Приближалась весна, вода высохла на стенах и на полу; в нашем садике распустились листочки, зазеленела трава. От слабости я уже не могла ходить, но ложилась на траву, устремляя взор в далекое синее небо. Раз между камнями увидела первый желтый цветочек. Я нагнулась, сорвала и спрятала за пазуху. Солдаты не заметили, - они курили и спорили, облокотись на ружья, а надзирательница сделала вид, будто не видит… Мне удалось этот цветочек, единственное сокровище, передать отцу. Потом я нашла этот цветочек, бережно засушенный, в бумагах оставшихся после смерти дорогого отца. Попробовала еще раз в день Св. Троицы, но тогда солдат ударил меня по руке и отнял веточку.
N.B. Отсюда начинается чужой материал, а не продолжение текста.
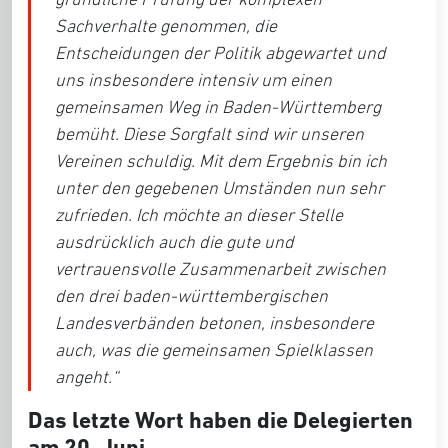
Sachverhalte genommen, die
Entscheidungen der Politik abgewartet und
uns insbesondere intensiv um einen
gemeinsamen Weg in Baden-Württemberg
bemüht. Diese Sorgfalt sind wir unseren
Vereinen schuldig. Mit dem Ergebnis bin ich
unter den gegebenen Umständen nun sehr
zufrieden. Ich möchte an dieser Stelle
ausdrücklich auch die gute und
vertrauensvolle Zusammenarbeit zwischen
den drei baden-württembergischen
Landesverbänden betonen, insbesondere
auch, was die gemeinsamen Spielklassen
angeht.“
Das letzte Wort haben die Delegierten
am 20. Juni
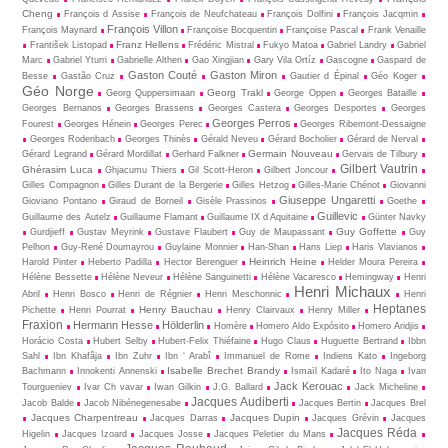
Cheng
François d Assise
François de Neufchateau
François Dolfini
François Jacqmin
François Villon
François Maynard
Françoise Bocquentin
Françoise Pascal
Frank Venaille
Franz Hellens
František Listopad
Frédéric Mistral
Fukyo Matoa
Gabriel Landry
Gabriel
Marc
Gabriel Yturri
Gabrielle Althen
Gao Xingjian
Gary Vila Ortíz
Gascogne
Gaspard de
Gaston Couté
Gaston Miron
Besse
Gastão Cruz
Gautier d Épinal
Géo Koger
Géo Norge
Georg Trakl
Georg Quppersimaan
George Oppen
Georges Bataille
Georges Bernanos
Georges Brassens
Georges Castera
Georges Desportes
Georges
Georges Perros
Fourest
Georges Hénein
Georges Perec
Georges Ribemont-Dessaigne
Georges Rodenbach
Georges Thinès
Gérald Neveu
Gérard Bocholier
Gérard de Nerval
Germain Nouveau
Gérard Legrand
Gérard Mordillat
Gerhard Falkner
Gervais de Tilbury
Gilbert Vautrin
Ghérasim Luca
Ghjacumu Thiers
Gil Scott-Heron
Gilbert Joncour
Gilles Compagnon
Gilles Durant de la Bergerie
Gilles Hetzog
Gilles-Marie Chénot
Giovanni
Giuseppe Ungaretti
Gioviano Pontano
Giraud de Borneil
Gisèle Prassinos
Goethe
Guillevic
Guillaume des Autelz
Guillaume Flamant
Guillaume IX d Aquitaine
Günter Navky
Guy Goffette
Gurdjieff
Gustav Meyrink
Gustave Flaubert
Guy de Maupassant
Guy
Pelhon
Guy-René Dou­may­rou
Guylaine Monnier
Han-Shan
Hans Liep
Haris Vlavianos
Heinrich Heine
Harold Pinter
Heberto Padilla
Hector Berenguer
Helder Moura Pereira
Hélène Bessette
Hélène Neveur
Hélène Sanguinetti
Hélène Vacaresco
Hemingway
Henri
Henri Michaux
Abril
Henri Bosco
Henri de Régnier
Henri Meschonnic
Henri
Heptanes
Henry Bauchau
Pichette
Henri Pourrat
Henry Clairvaux
Henry Miller
Fraxion
Hermann Hesse
Hölderlin
Homère
Homero Aldo Expósito
Homero Aridjis
Horácio Costa
Hubert Selby
Hubert-Felix Thiéfaine
Hugo Claus
Huguette Bertrand
Ibbn
Sahl
Ibn Khafâja
Ibn Zuhr
Ibn ‘ Arabî
Immanuel de Rome
Indiens Kato
Ingeborg
Isabelle Brechet Brandy
Bachmann
Innokenti Annenski
Ismaïl Kadaré
Ito Naga
Ivan
Jack Kerouac
Tourgueniev
Ivar Ch vavar
Iwan Gilkin
J.G. Ballard
Jack Micheline
Jacques Audiberti
Jacob Balde
Jacob Nibénegenesabe
Jacques Bertin
Jacques Brel
Jacques Charpentreau
Jacques Dupin
Jacques Darras
Jacques Grévin
Jacques
Jacques Réda
Higelin
Jacques Izoard
Jacques Josse
Jacques Peletier du Mans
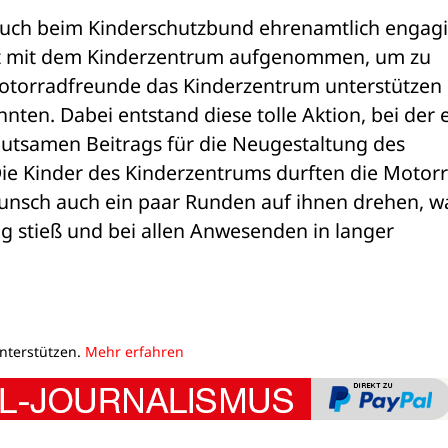
auch beim Kinderschutzbund ehrenamtlich engagie
takt mit dem Kinderzentrum aufgenommen, um zu 
Motorradfreunde das Kinderzentrum unterstützen 
en. Dabei entstand diese tolle Aktion, bei der e
utsamen Beitrags für die Neugestaltung des 
Die Kinder des Kinderzentrums durften die Motorr
nsch auch ein paar Runden auf ihnen drehen, wa
g stieß und bei allen Anwesenden in langer 
unterstützen.
Mehr erfahren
Целый день я плакала от обиды.

В №71 сидела Сухомлинова, в №72 генерал Воейков. В №69 сидел сперва Мануйлов. Говорят, он симулировал параличное состояние, закрывая то один, то другой глаз. Когда его перевели в Кресты, туда посадили писателя Колышко. Он громко плакал первую ночь; надзирательница сказала, что он отец большой семьи.

Однажды надзирательница прибежала сказать, что среди стрелков возмущение и они грозят со всеми нами покончить. Мною овладел ужас и я стала придумывать, как бы не попасть им в руки; вспомнило, что можно сразу умереть, воткнув тонкую иголку в мозжечек. Я постучала об этом Сухомлиновой. Она очень испугалась, и послала надзирательницу наблюдать за мной. Иголка имелась у меня и была припрятана, не помню, каким образом я ее достала.